Betfair files EC complaint over Cyprus betting law; OPAP’s free ride could end

TAGs: cyprus, European Commission, greece, OPAP

betfair-cyprus-opapBetting exchange Betfair has filed a formal complaint with the European Commission (EC) over new legislation in Cyprus that bans most online gambling operators from offering most of their services to Cypriots. The legislation, which was passed in July after occasionally rancorous debate, banned all forms of online gambling except sports betting and the passive numbers games offered by Greek gaming giant OPAP. The law specifically banned betting exchanges on the grounds that they were to match-fixers what dogshit is to house flies, a suggestion that prompted howls of outrage from Betfair, which derives 4% of its annual revenues from Cyprus.

Commenting on its letter to the EC, Betfair’s chief legal eagle Martin Cruddace said Cyprus’ new legislation “goes against European free-market principles” and was “clearly incompatible with EU law.” Cruddace defended Betfair’s reputation as a “transparent and responsible operator, with a track record of working co-operatively alongside government in any jurisdiction in which it operates.” Betfair is also convinced that the free ride OPAP received from Cypriot legislators merely served to underscore the law’s inconsistencies.

However, Cypriot legislators are themselves only just learning the full extent of the preferential treatment OPAP has received.
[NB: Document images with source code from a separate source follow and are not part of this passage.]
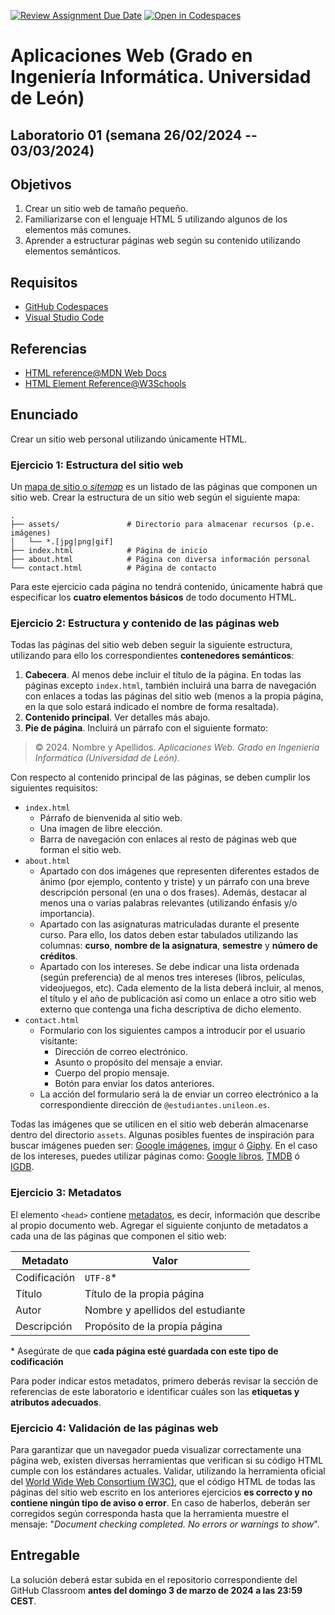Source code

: [![Review Assignment Due Date](https://classroom.github.com/assets/deadline-readme-button-24ddc0f5d75046c5622901739e7c5dd533143b0c8e959d652212380cedb1ea36.svg)](https://classroom.github.com/a/u0Vm25Y_)
[![Open in Codespaces](https://classroom.github.com/assets/launch-codespace-7f7980b617ed060a017424585567c406b6ee15c891e84e1186181d67ecf80aa0.svg)](https://classroom.github.com/open-in-codespaces?assignment_repo_id=14061539)
# Aplicaciones Web (Grado en Ingeniería Informática. Universidad de León)

## Laboratorio 01 (semana 26/02/2024 -- 03/03/2024)

## Objetivos

1. Crear un sitio web de tamaño pequeño.
2. Familiarizarse con el lenguaje HTML 5 utilizando algunos de los elementos más comunes.
3. Aprender a estructurar páginas web según su contenido utilizando elementos semánticos.

## Requisitos

* [GitHub Codespaces](https://docs.github.com/en/codespaces/overview)
* [Visual Studio Code](https://code.visualstudio.com/)

## Referencias

* [HTML reference@MDN Web Docs](https://developer.mozilla.org/en-US/docs/Web/HTML/Reference)
* [HTML Element Reference@W3Schools](https://www.w3schools.com/tags/)

## Enunciado

Crear un sitio web personal utilizando únicamente HTML.

### Ejercicio 1: Estructura del sitio web

Un [mapa de sitio o *sitemap*](https://developer.mozilla.org/en-US/docs/Glossary/Site_map) es un listado de las páginas que componen un sitio web. Crear la estructura de un sitio web según el siguiente mapa:

```
.
├── assets/               # Directorio para almacenar recursos (p.e. imágenes)
│   └── *.[jpg|png|gif]
├── index.html            # Página de inicio
├── about.html            # Página con diversa información personal
└── contact.html          # Página de contacto
```

Para este ejercicio cada página no tendrá contenido, únicamente habrá que especificar los **cuatro elementos básicos** de todo documento HTML.

### Ejercicio 2: Estructura y contenido de las páginas web

Todas las páginas del sitio web deben seguir la siguiente estructura, utilizando para ello los correspondientes **contenedores semánticos**:

1. **Cabecera**. Al menos debe incluir el título de la página. En todas las páginas excepto `index.html`, también incluirá una barra de navegación con enlaces a todas las páginas del sitio web (menos a la propia página, en la que solo estará indicado el nombre de forma resaltada).
2. **Contenido principal**. Ver detalles más abajo.
3. **Pie de página**. Incluirá un párrafo con el siguiente formato:
  > © 2024. Nombre y Apellidos. *Aplicaciones Web. Grado en Ingeniería Informática (Universidad de León).*

Con respecto al contenido principal de las páginas, se deben cumplir los siguientes requisitos:

* `index.html`
  * Párrafo de bienvenida al sitio web.
  * Una imagen de libre elección.
  * Barra de navegación con enlaces al resto de páginas web que forman el sitio web.
* `about.html`
  * Apartado con dos imágenes que representen diferentes estados de ánimo (por ejemplo, contento y triste) y un párrafo con una breve descripción personal (en una o dos frases). Además, destacar al menos una o varias palabras relevantes (utilizando énfasis y/o importancia).
  * Apartado con las asignaturas matriculadas durante el presente curso. Para ello, los datos deben estar tabulados utilizando las columnas: **curso**, **nombre de la asignatura**, **semestre** y **número de créditos**.
  * Apartado con los intereses. Se debe indicar una lista ordenada (según preferencia) de al menos tres intereses (libros, películas, videojuegos, etc). Cada elemento de la lista deberá incluir, al menos, el título y el año de publicación así como un enlace a otro sitio web externo que contenga una ficha descriptiva de dicho elemento.
* `contact.html`
  * Formulario con los siguientes campos a introducir por el usuario visitante:
    * Dirección de correo electrónico.
    * Asunto o propósito del mensaje a enviar.
    * Cuerpo del propio mensaje.
    * Botón para enviar los datos anteriores.
  * La acción del formulario será la de enviar un correo electrónico a la correspondiente dirección de `@estudiantes.unileon.es`.

Todas las imágenes que se utilicen en el sitio web deberán almacenarse dentro del directorio `assets`. Algunas posibles fuentes de inspiración para buscar imágenes pueden ser: [Google imágenes](https://images.google.com/), [imgur](https://imgur.com/) ó [Giphy](https://giphy.com/). En el caso de los intereses, puedes utilizar páginas como: [Google libros](https://books.google.com/), [TMDB](https://www.themoviedb.org/) ó [IGDB](https://www.igdb.com/).

### Ejercicio 3: Metadatos

El elemento `<head>` contiene [metadatos](https://developer.mozilla.org/en-US/docs/Glossary/Metadata), es decir, información que describe al propio documento web. Agregar el siguiente conjunto de metadatos a cada una de las páginas que componen el sitio web:

| Metadato     | Valor |
|--------------|-------|
| Codificación | `UTF-8`* |
| Título       | Título de la propia página |
| Autor        | Nombre y apellidos del estudiante |
| Descripción  | Propósito de la propia página |

\* Asegúrate de que  **cada página esté guardada con este tipo de codificación**

Para poder indicar estos metadatos, primero deberás revisar la sección de referencias de este laboratorio e identificar cuáles son las **etiquetas y atributos adecuados**.

### Ejercicio 4: Validación de las páginas web

Para garantizar que un navegador pueda visualizar correctamente una página web, existen diversas herramientas que verifican si su código HTML cumple con los estándares actuales. Validar, utilizando la herramienta oficial del [World Wide Web Consortium (W3C)](https://validator.w3.org/#validate_by_upload), que el código HTML de todas las páginas del sitio web escrito en los anteriores ejercicios **es correcto y no contiene ningún tipo de aviso o error**. En caso de haberlos, deberán ser corregidos según corresponda hasta que la herramienta muestre el mensaje: "*Document checking completed. No errors or warnings to show*".

## Entregable

La solución deberá estar subida en el repositorio correspondiente del GitHub Classroom **antes del domingo 3 de marzo de 2024 a las 23:59 CEST**.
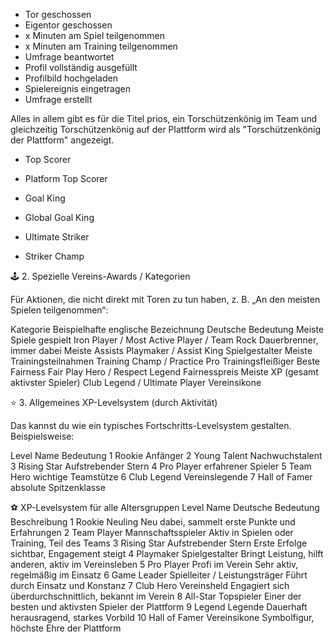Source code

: - Tor geschossen
- Eigentor geschossen
- x Minuten am Spiel teilgenommen
- x Minuten am Training teilgenommen
- Umfrage beantwortet
- Profil vollständig ausgefüllt
- Profilbild hochgeladen
- Spielereignis eingetragen
- Umfrage erstellt


Alles in allem gibt es für die Titel prios, ein Torschützenkönig im Team und gleichzeitig Torschützenkönig auf der Plattform wird als "Torschützenkönig der Plattform" angezeigt.

- Top Scorer
- Platform Top Scorer

- Goal King
- Global Goal King
- Ultimate Striker
- Striker Champ

🕹️ 2. Spezielle Vereins-Awards / Kategorien

Für Aktionen, die nicht direkt mit Toren zu tun haben, z. B. „An den meisten Spielen teilgenommen“:

Kategorie	                            Beispielhafte englische Bezeichnung	            Deutsche Bedeutung
Meiste Spiele gespielt	                Iron Player / Most Active Player / Team Rock	Dauerbrenner, immer dabei
Meiste Assists	                        Playmaker / Assist King	                        Spielgestalter
Meiste Trainingsteilnahmen	            Training Champ / Practice Pro	                Trainingsfleißiger
Beste Fairness	                        Fair Play Hero / Respect Legend	                Fairnesspreis
Meiste XP (gesamt aktivster Spieler)	Club Legend / Ultimate Player	                Vereinsikone

⭐ 3. Allgemeines XP-Levelsystem (durch Aktivität)

Das kannst du wie ein typisches Fortschritts-Levelsystem gestalten.
Beispielsweise:

Level	Name	        Bedeutung
1	    Rookie	        Anfänger
2	    Young Talent	Nachwuchstalent
3	    Rising Star	    Aufstrebender Stern
4	    Pro Player	    erfahrener Spieler
5	    Team Hero	    wichtige Teamstütze
6	    Club Legend	    Vereinslegende
7	    Hall of Famer	absolute Spitzenklasse

⚽ XP-Levelsystem für alle Altersgruppen
Level	Name	        Deutsche Bedeutung	            Beschreibung
1	    Rookie	        Neuling	                        Neu dabei, sammelt erste Punkte und Erfahrungen
2	    Team Player	    Mannschaftsspieler	            Aktiv in Spielen oder Training, Teil des Teams
3	    Rising Star	    Aufstrebender Stern	            Erste Erfolge sichtbar, Engagement steigt
4	    Playmaker	    Spielgestalter	                Bringt Leistung, hilft anderen, aktiv im Vereinsleben
5	    Pro Player	    Profi im Verein	                Sehr aktiv, regelmäßig im Einsatz
6	    Game Leader	    Spielleiter / Leistungsträger	Führt durch Einsatz und Konstanz
7	    Club Hero	    Vereinsheld	                    Engagiert sich überdurchschnittlich, bekannt im Verein
8	    All-Star	    Topspieler	                    Einer der besten und aktivsten Spieler der Plattform
9	    Legend	        Legende	                        Dauerhaft herausragend, starkes Vorbild
10	    Hall of Famer	Vereinsikone	                Symbolfigur, höchste Ehre der Plattform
Last week, the Cypriot parliament’s House Legal Affairs Committee raised eyebrows with its revelation that authorities had never checked on OPAP’s activities in Cyprus since the company began operating on the island in 1969. As reported by the Cyprus Mail, MPs were taken aback to learn that the bilateral agreement Cyprus signed with Greece in 1969 (and renewed in 2003) effectively exempted the state-controlled OPAP from oversight. Committee chairman Ionas Nicolaou somewhat sheepishly admitted that the knowledge that “no one in authority was aware of how the bets of OPAP in Cyprus are carried out” had opened legislators’ eyes to “the law’s shortfalls.”

According to a spokesman for MOKAS, the nation’s money laundering watchdog, “no specific check has ever been made on OPAP bets.” Nicolaou also revealed that the police told him “the force cannot investigate anything relating to OPAP bets, as there are no crimes or penalizations included in the bilateral agreement.” OPAP Cyprus’ general director Michalis Himonas said OPAP was willing to supply whatever info the authorities wanted to see, claiming there was “full transparency between OPAP and the state.” Perhaps, but the knowledge that OPAP is preparing to undergo privatization has convinced some Cypriot legislators that it’s time to rethink OPAP’s favored status.